Sai cosa ti dico? Che l'esperienza dovrebbe averci insegnato che non ottenere l'endorsement da parte di tv, giornali, intellettuali e soloni vari e avariati sia una gran bella botta di culo. O non ci azzeccano nulla oppure portano sfiga: ti danno per perdente e vinci; ti danno per finito e cominci; ti danno per morto e risorgi; ti danno del coglione e poi i cretini dimostrano di esserlo loro.

Al di là della propaganda, il New York Times nei giorni passati si è spinto addirittura oltre. Oltre ogni limite. Come? Invitando, anzi dovrei dire ordinando, agli elettori-lettori di votare Kamala Harris allo scopo di scongiurare il possibile ritorno di Donald Trump alla Casa Bianca. Ti pare onesto? Anzi no, ti pare elegante? Ti pare deontologicamente corretto? Trattasi di una cafonata, compiuta da chi ha la puzza sotto il naso, quei radicalchic che vivono nell'attico in centro e che ignorano i problemi reali della gente comune.

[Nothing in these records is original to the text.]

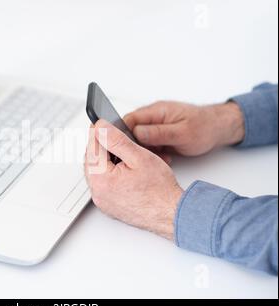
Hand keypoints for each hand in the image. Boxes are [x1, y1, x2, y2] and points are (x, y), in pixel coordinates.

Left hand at [84, 120, 183, 239]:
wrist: (171, 213)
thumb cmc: (160, 190)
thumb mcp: (138, 156)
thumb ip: (116, 140)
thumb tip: (101, 127)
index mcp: (101, 180)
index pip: (92, 148)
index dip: (97, 132)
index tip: (100, 122)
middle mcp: (98, 193)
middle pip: (92, 161)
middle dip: (100, 145)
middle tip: (109, 132)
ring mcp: (103, 201)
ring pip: (97, 172)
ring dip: (104, 158)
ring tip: (118, 147)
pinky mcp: (109, 205)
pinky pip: (103, 184)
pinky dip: (109, 172)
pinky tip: (120, 165)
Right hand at [124, 101, 244, 156]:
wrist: (219, 128)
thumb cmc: (205, 127)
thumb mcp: (182, 133)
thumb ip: (158, 133)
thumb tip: (136, 133)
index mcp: (157, 111)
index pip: (129, 120)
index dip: (123, 135)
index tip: (128, 149)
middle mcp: (154, 116)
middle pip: (131, 130)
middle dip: (136, 146)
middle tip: (147, 156)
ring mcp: (156, 124)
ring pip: (140, 139)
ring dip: (147, 151)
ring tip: (161, 157)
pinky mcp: (159, 133)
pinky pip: (149, 143)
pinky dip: (154, 152)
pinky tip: (164, 157)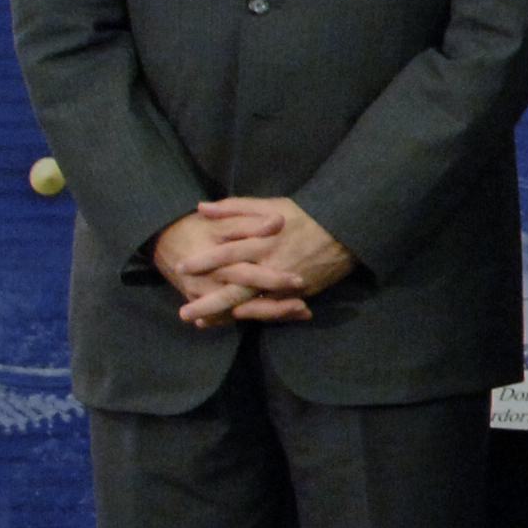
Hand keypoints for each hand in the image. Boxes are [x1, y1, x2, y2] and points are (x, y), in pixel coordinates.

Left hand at [173, 196, 350, 325]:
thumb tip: (201, 207)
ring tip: (202, 322)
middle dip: (207, 302)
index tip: (180, 268)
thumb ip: (234, 207)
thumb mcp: (269, 205)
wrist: (347, 229)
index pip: (225, 253)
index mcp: (262, 241)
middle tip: (183, 313)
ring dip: (224, 315)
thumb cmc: (304, 215)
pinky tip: (234, 318)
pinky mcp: (300, 293)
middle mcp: (271, 265)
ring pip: (251, 304)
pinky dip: (252, 315)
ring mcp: (286, 283)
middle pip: (234, 289)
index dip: (202, 262)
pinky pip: (273, 308)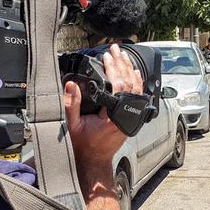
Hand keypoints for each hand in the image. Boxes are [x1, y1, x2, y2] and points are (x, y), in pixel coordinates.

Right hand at [63, 44, 143, 167]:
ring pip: (136, 89)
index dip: (113, 69)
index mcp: (112, 118)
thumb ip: (71, 104)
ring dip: (129, 71)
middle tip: (115, 50)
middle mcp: (125, 117)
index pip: (118, 87)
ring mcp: (130, 118)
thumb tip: (71, 85)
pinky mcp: (131, 118)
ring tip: (124, 56)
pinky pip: (137, 97)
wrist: (95, 159)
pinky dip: (136, 82)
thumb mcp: (72, 125)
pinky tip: (133, 72)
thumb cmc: (85, 146)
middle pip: (129, 84)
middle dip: (122, 64)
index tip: (107, 57)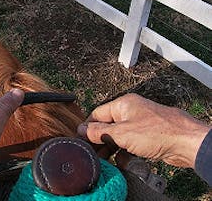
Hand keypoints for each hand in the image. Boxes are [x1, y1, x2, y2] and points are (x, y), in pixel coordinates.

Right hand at [77, 93, 210, 167]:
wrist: (186, 142)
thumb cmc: (156, 132)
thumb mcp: (122, 133)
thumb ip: (99, 132)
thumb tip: (81, 129)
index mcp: (122, 105)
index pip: (97, 114)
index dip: (88, 127)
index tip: (80, 140)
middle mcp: (130, 112)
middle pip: (107, 126)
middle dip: (100, 141)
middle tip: (93, 154)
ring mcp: (140, 124)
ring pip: (119, 137)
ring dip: (112, 149)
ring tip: (106, 161)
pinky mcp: (148, 137)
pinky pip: (130, 144)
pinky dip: (125, 153)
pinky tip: (123, 162)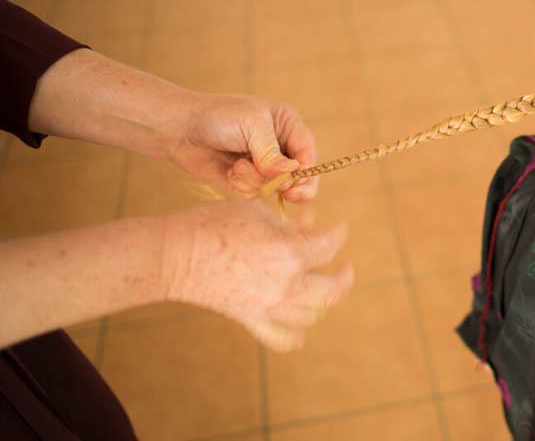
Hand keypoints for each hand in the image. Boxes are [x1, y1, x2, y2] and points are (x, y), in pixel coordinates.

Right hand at [161, 200, 352, 351]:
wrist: (175, 255)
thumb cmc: (213, 223)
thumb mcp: (256, 212)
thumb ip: (287, 223)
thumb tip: (308, 225)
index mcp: (290, 251)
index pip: (330, 244)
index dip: (339, 234)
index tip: (339, 229)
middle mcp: (286, 283)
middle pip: (331, 288)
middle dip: (343, 276)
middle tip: (344, 267)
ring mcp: (269, 306)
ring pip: (312, 314)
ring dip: (323, 301)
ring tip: (322, 289)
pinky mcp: (251, 319)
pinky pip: (281, 338)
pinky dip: (295, 337)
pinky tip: (301, 331)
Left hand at [170, 93, 318, 201]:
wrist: (179, 129)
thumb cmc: (218, 117)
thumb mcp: (251, 125)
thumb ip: (271, 152)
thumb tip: (290, 175)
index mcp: (288, 125)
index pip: (308, 154)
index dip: (306, 173)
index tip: (294, 187)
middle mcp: (280, 145)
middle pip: (301, 176)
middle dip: (288, 184)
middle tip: (284, 193)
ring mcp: (265, 164)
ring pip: (276, 187)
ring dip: (256, 181)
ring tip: (236, 166)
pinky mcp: (248, 179)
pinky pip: (257, 193)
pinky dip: (243, 186)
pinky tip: (229, 172)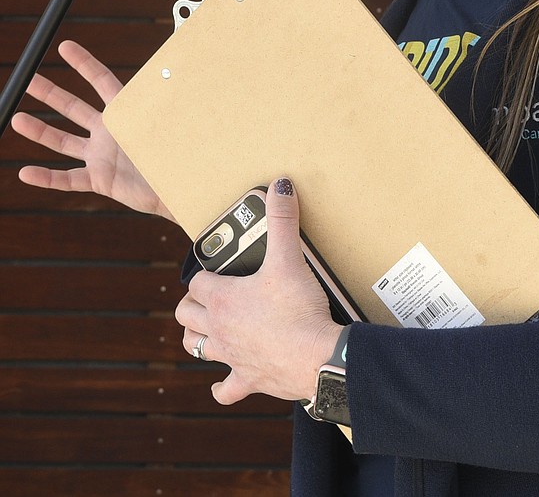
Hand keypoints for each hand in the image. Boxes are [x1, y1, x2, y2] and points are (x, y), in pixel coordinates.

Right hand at [10, 39, 174, 221]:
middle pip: (74, 107)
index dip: (84, 64)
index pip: (103, 82)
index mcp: (127, 114)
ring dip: (40, 131)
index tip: (65, 46)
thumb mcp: (169, 122)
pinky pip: (68, 179)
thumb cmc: (179, 153)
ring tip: (16, 119)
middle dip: (51, 93)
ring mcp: (102, 156)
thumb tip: (175, 69)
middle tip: (29, 79)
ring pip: (64, 141)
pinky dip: (47, 177)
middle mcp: (110, 132)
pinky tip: (25, 172)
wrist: (181, 188)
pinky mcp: (100, 179)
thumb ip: (163, 100)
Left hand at [175, 177, 342, 404]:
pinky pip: (226, 389)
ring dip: (197, 339)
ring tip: (205, 330)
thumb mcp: (289, 258)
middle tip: (205, 297)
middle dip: (191, 305)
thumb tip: (280, 185)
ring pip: (197, 348)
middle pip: (187, 316)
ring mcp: (231, 356)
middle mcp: (220, 328)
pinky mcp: (249, 380)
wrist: (316, 357)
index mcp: (223, 298)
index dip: (204, 275)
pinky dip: (222, 387)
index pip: (198, 282)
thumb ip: (283, 219)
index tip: (214, 271)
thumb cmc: (298, 309)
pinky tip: (222, 384)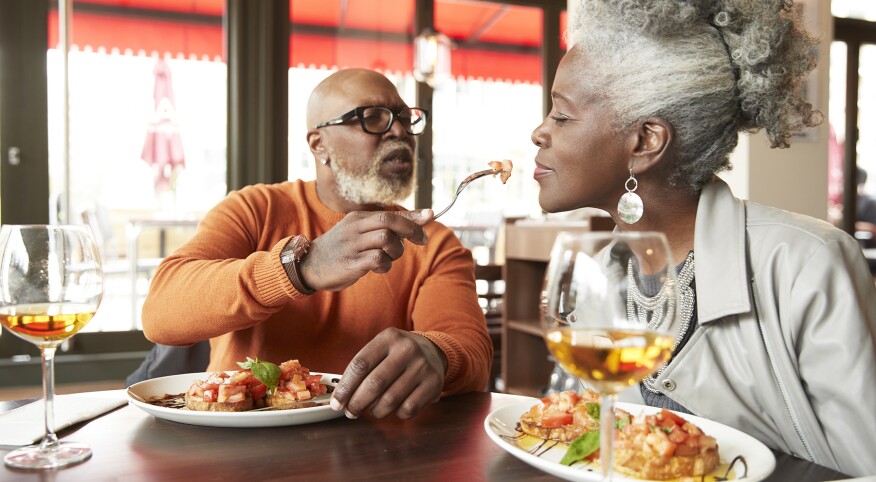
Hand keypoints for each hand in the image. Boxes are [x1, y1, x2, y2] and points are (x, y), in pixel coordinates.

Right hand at [300, 209, 432, 291]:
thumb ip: (384, 229)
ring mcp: (352, 245)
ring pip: (386, 239)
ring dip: (396, 250)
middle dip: (411, 229)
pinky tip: (379, 268)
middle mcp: (355, 228)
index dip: (413, 216)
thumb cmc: (341, 250)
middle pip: (389, 221)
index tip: (431, 216)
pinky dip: (385, 265)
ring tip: (389, 258)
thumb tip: (417, 222)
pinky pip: (377, 259)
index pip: (390, 213)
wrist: (308, 265)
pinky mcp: (350, 263)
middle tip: (421, 240)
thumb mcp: (359, 234)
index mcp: (358, 218)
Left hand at [329, 327, 446, 419]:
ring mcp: (422, 367)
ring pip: (390, 400)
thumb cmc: (397, 355)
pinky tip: (394, 409)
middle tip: (350, 412)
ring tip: (372, 410)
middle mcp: (407, 350)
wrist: (433, 351)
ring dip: (376, 411)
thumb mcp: (381, 349)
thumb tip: (342, 398)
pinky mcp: (434, 384)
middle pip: (374, 384)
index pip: (360, 365)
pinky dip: (396, 414)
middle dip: (357, 403)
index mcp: (388, 338)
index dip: (345, 388)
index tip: (336, 403)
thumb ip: (362, 369)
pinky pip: (408, 408)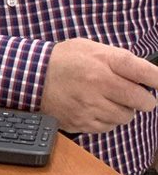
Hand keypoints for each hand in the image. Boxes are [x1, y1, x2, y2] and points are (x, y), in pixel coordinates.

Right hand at [39, 38, 157, 132]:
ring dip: (122, 109)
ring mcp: (91, 106)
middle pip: (144, 101)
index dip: (157, 80)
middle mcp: (100, 85)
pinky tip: (94, 107)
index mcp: (104, 62)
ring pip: (126, 116)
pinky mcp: (82, 122)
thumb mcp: (90, 47)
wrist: (30, 76)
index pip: (147, 73)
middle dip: (142, 98)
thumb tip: (147, 74)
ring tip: (106, 99)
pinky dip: (106, 119)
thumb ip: (118, 58)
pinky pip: (108, 127)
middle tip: (130, 93)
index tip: (157, 82)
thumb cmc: (63, 60)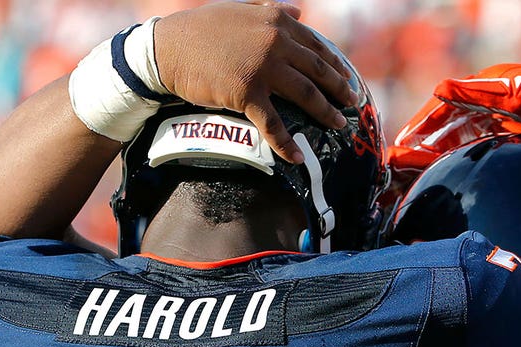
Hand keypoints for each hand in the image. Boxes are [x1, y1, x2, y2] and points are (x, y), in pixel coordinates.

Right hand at [153, 1, 358, 162]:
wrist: (167, 48)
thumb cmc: (201, 29)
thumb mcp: (238, 9)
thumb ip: (270, 10)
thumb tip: (298, 11)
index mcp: (276, 20)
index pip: (316, 45)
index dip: (335, 64)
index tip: (347, 77)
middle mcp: (275, 42)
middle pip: (318, 70)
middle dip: (340, 89)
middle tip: (353, 102)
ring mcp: (263, 68)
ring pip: (306, 95)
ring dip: (326, 113)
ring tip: (338, 125)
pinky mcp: (247, 93)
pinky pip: (273, 124)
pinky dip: (286, 144)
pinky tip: (297, 157)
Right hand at [386, 97, 520, 190]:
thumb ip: (482, 93)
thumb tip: (440, 88)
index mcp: (489, 86)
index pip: (444, 105)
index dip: (422, 124)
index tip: (400, 144)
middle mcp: (493, 101)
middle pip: (450, 125)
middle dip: (425, 143)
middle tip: (401, 166)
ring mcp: (507, 120)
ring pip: (463, 139)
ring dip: (441, 155)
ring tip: (419, 175)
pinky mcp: (520, 138)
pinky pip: (482, 150)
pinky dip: (464, 162)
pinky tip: (455, 177)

Tutto questo mi induce a riflettere su una circostanza che viene trascurata: ma se i sondaggi vogliono Kamala in netto vantaggio, se la vittoria è senza dubbio di questa donna la quale sarebbe amata da neri, latinos, donne di ogni colore ed estrazione sociale, depilate e non depilate, grasse e magre, istruite ed

ignoranti, occupate e disoccupate, maritate e single, che bisogno ha il New York Times di appellarsi ai lettori chiedendo loro di non votare Trump?

Al mio paese si chiama «farsela sotto per la paura». A Manhattan non saprei.